Jude met Isaac at film school; they’ve been married for nearly 30 years.
“Filmmaking is not an easy craft,” she concedes. “It requires tremendous perseverance and optimism. But the most challenging part is fundraising. We spend 80 percent of our productive time doing that.”
Several years ago, Jude fell off a ladder and broke her wrist and knee. During the six months she was unable to walk, her golden retriever, Scout, never left her side.
“It was really healing,” she says. Predictably, it made her think about a documentary. She started reading about people abandoning their dogs, which was especially common during the foreclosure crisis.

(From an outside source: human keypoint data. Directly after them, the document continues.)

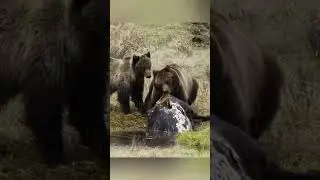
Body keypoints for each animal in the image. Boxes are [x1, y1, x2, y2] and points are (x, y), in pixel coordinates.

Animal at [0, 0, 108, 167]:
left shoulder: (86, 67)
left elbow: (87, 107)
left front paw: (102, 148)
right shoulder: (46, 54)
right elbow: (44, 108)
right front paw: (55, 155)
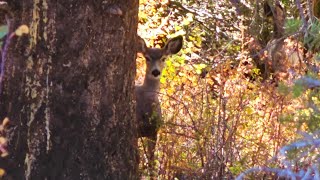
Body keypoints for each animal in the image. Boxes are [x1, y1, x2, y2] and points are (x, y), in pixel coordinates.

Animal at [135, 35, 182, 176]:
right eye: (147, 57)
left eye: (163, 58)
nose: (155, 72)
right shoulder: (135, 129)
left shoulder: (154, 130)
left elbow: (151, 162)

Jude began writing “Rescue Me,” about dogs and the people who rescue them. Soon she asked herself, ‘What can I do to help here in San Diego?’ Employing her skills as a producer, organizer, facilitator and people-and-pet person, she brought together all those involved in dog rescue and inaugurated the Doggie Street Festival.

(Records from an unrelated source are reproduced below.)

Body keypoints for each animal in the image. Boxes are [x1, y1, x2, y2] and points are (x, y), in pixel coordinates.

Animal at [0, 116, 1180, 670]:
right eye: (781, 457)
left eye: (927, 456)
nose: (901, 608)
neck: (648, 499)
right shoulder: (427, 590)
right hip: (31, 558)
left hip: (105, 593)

Now in its third year (coming July 31 to Liberty Station/NTC in Point Loma), the festival has become the major pet adoption event in Southern California.
The first year, 2009, a few hundred people were expected to come; 5,000 showed up. This time, Jude’s increasing the educational element, as well as providing entertainment, food, pet products and services — and dogs for adoption.
She’s working on the screenplay for an animated feature for kids, based on the dog adoption information she’s accrued. The feature film, “Cholo and Scout,” pays homage to her own beloved Scout, named for the main character in “To Kill a Mockingbird.” Isaac is co-producing.
“Real life feeds your fictional creativity,” Jude asserts.
Right now, in addition to shooting, fundraising and gearing up for showing “Frontier Jews” at the 2011 San Diego Jewish Film Festival, Isaac is presenting a sneak-peek of the documentary at a San Diego Jewish Education event (May 2, 10 a.m. and 7 p.m. at the Lawrence Family JCC).
“The way we survive professionally,” Isaac explains, “is we only develop projects we love. ‘Frontier Jews’ has become my obsession. Having Jude produce frees me up to write and direct. We’re both consumed by the story.”
“‘Frontier Jews’ has all the emotions, mystery, fascination and whimsy of the Wild, Wild West,” adds Jude. “And who doesn’t love that?”